_What is required_
Return the whole listing exactly, omitting the pictures.

_Input_
*-*-*
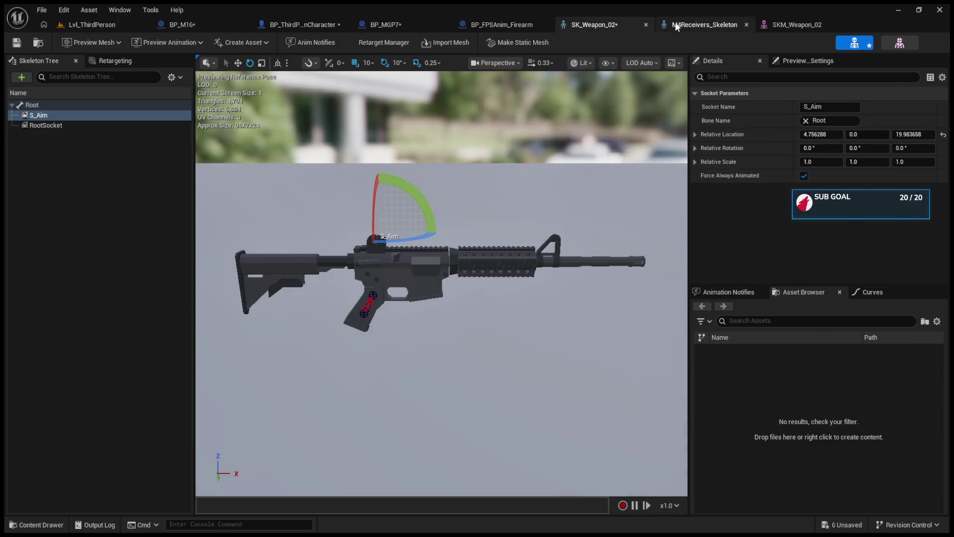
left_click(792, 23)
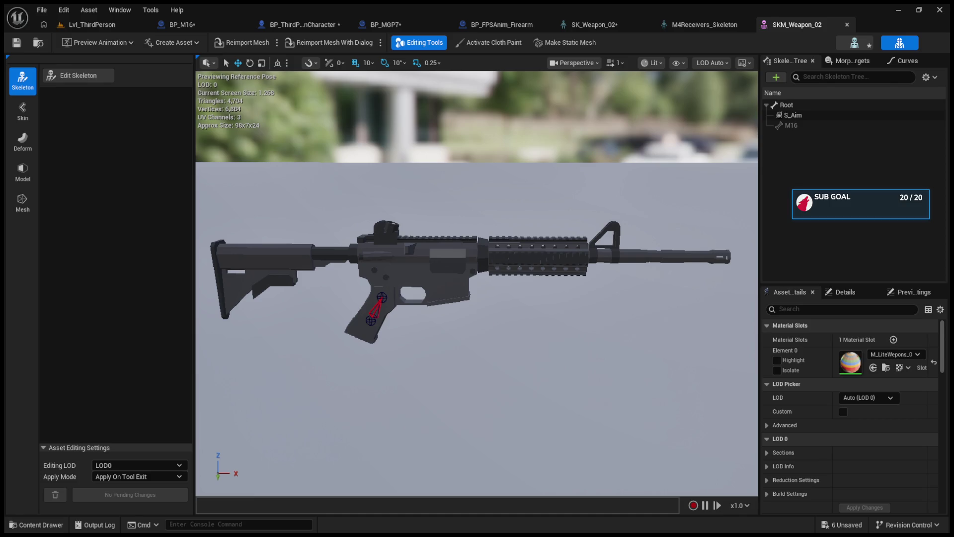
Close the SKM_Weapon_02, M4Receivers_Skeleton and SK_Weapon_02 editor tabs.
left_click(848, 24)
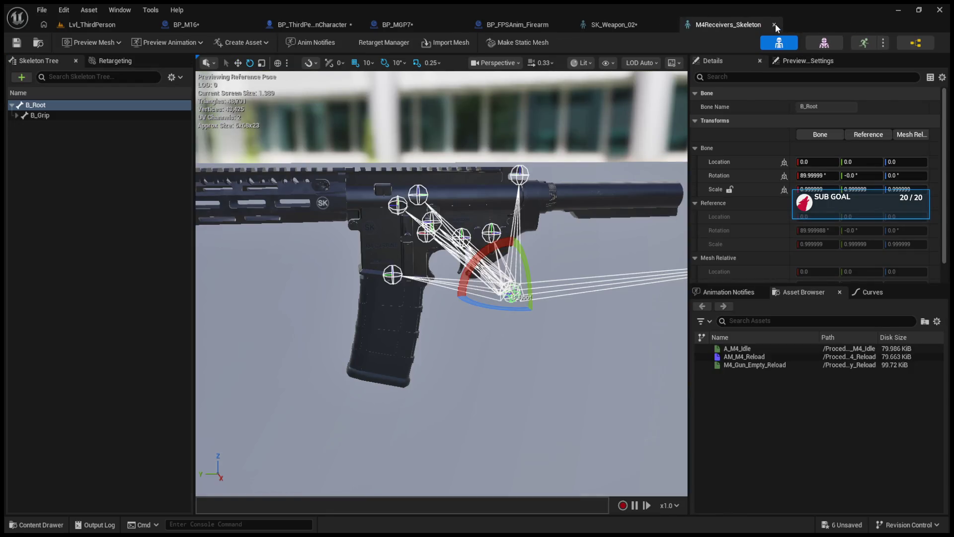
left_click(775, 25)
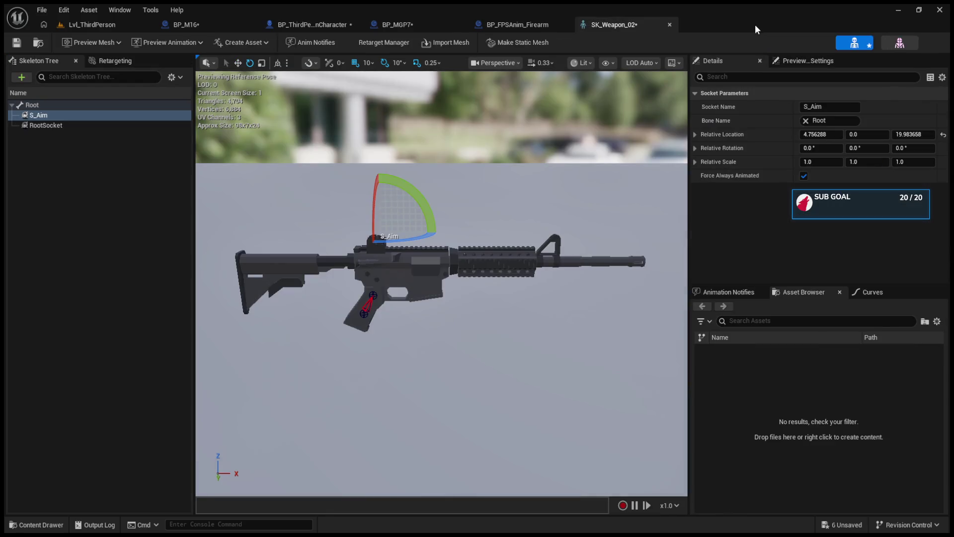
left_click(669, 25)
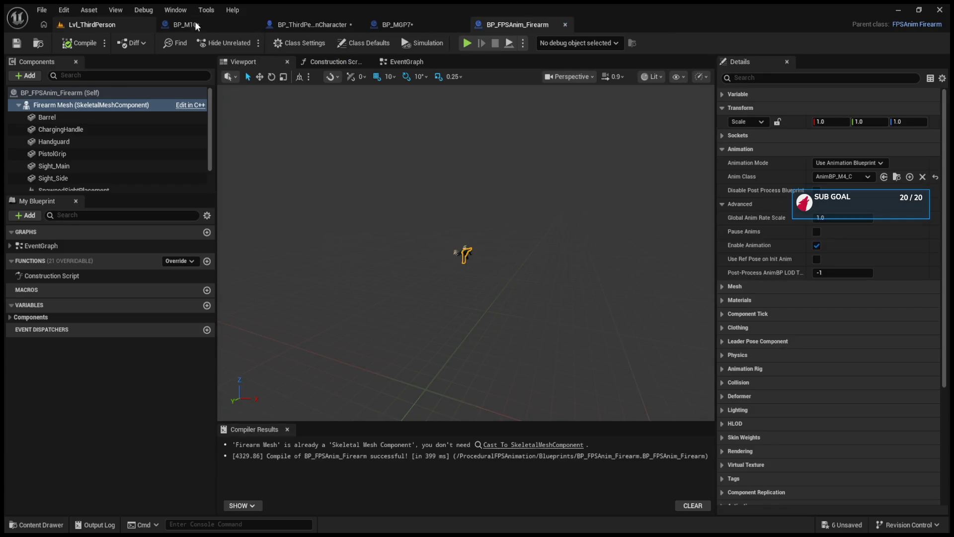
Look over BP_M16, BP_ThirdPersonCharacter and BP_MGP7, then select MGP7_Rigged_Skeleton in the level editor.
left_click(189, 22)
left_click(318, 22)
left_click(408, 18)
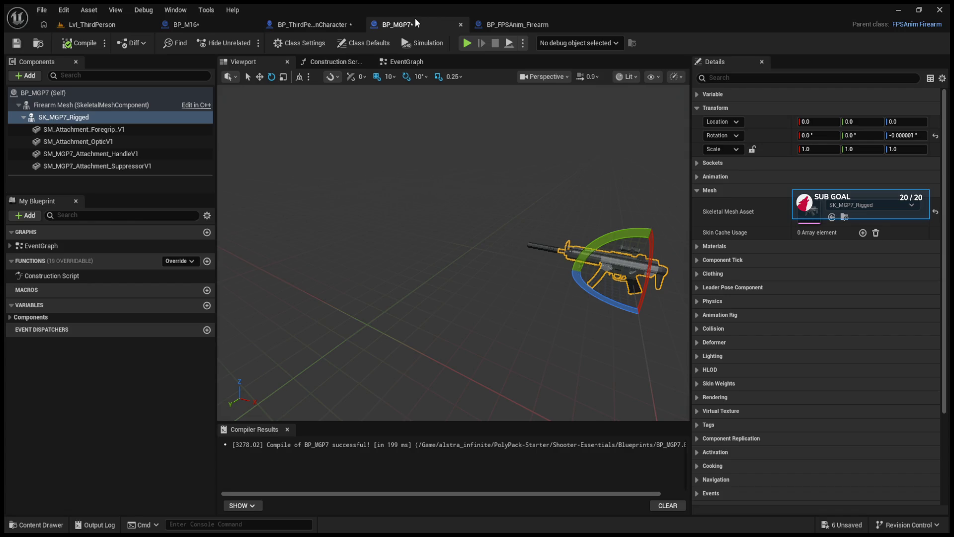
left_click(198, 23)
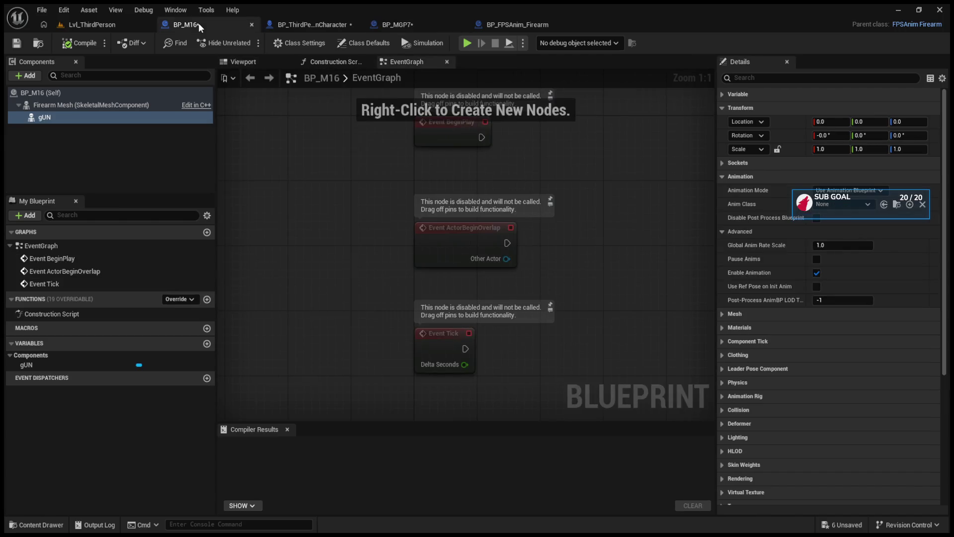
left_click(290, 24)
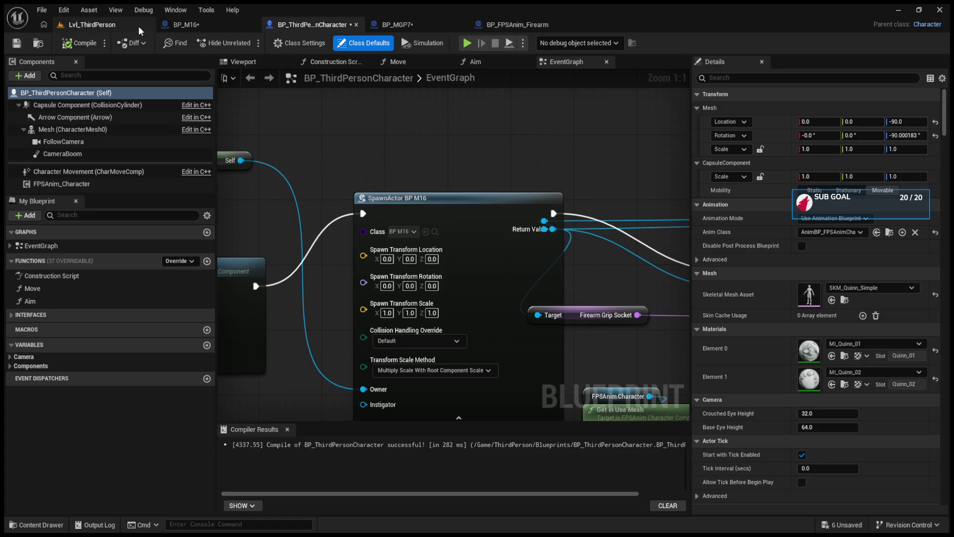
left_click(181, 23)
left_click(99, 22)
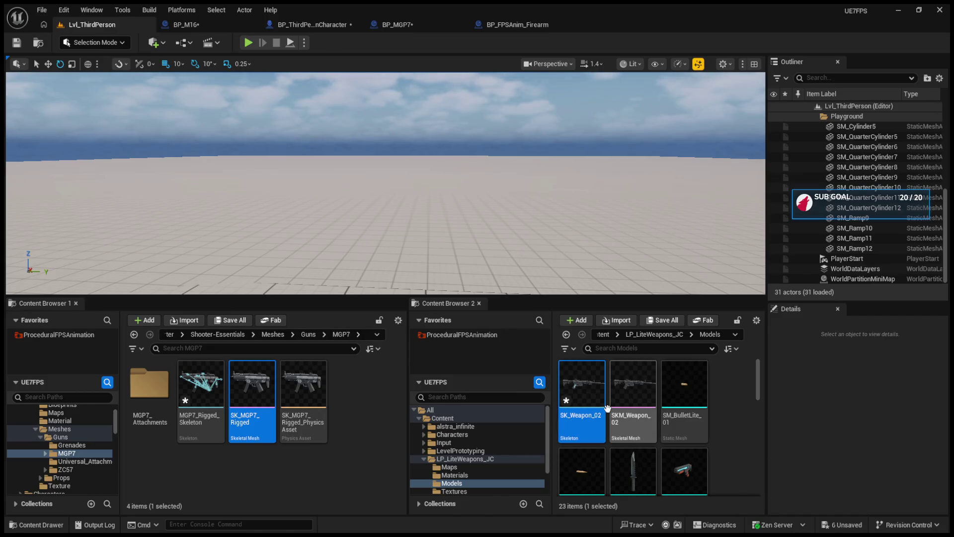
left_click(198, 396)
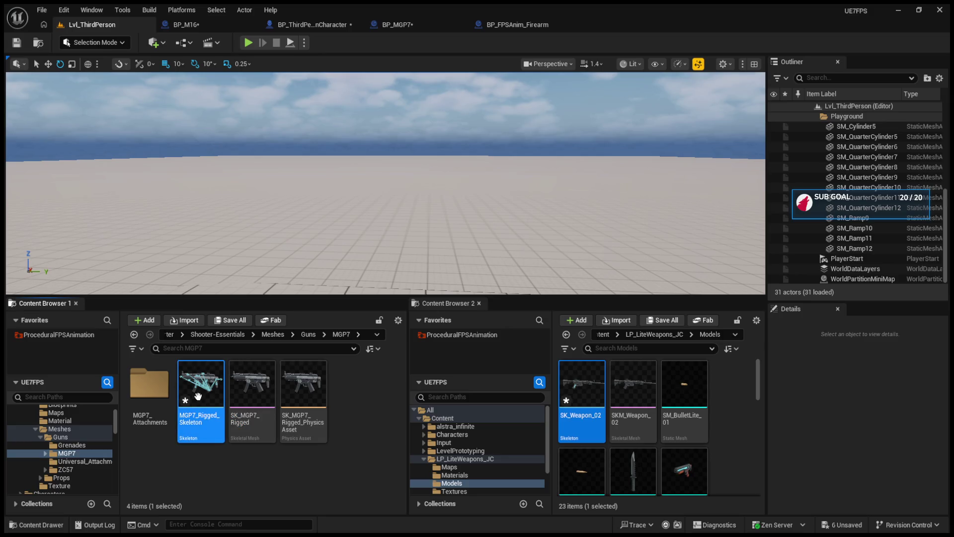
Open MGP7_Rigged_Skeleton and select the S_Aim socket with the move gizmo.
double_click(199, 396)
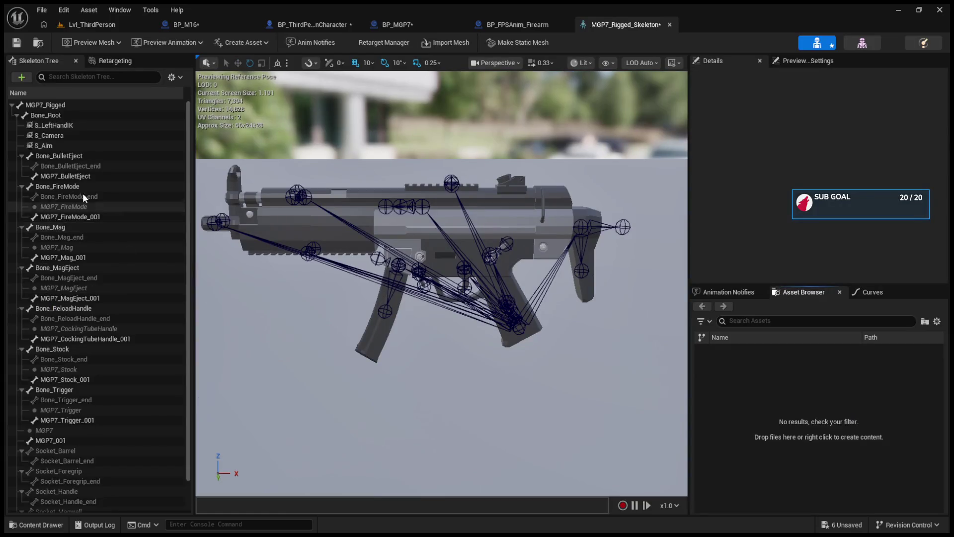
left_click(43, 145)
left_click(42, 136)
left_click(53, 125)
*-*-*
_Reply_
left_click(792, 23)
Close the SKM_Weapon_02, M4Receivers_Skeleton and SK_Weapon_02 editor tabs.
left_click(848, 24)
left_click(775, 25)
left_click(669, 25)
Look over BP_M16, BP_ThirdPersonCharacter and BP_MGP7, then select MGP7_Rigged_Skeleton in the level editor.
left_click(189, 22)
left_click(318, 22)
left_click(408, 18)
left_click(198, 23)
left_click(290, 24)
left_click(181, 23)
left_click(99, 22)
left_click(198, 396)
Open MGP7_Rigged_Skeleton and select the S_Aim socket with the move gizmo.
double_click(199, 396)
left_click(43, 145)
left_click(42, 136)
left_click(53, 125)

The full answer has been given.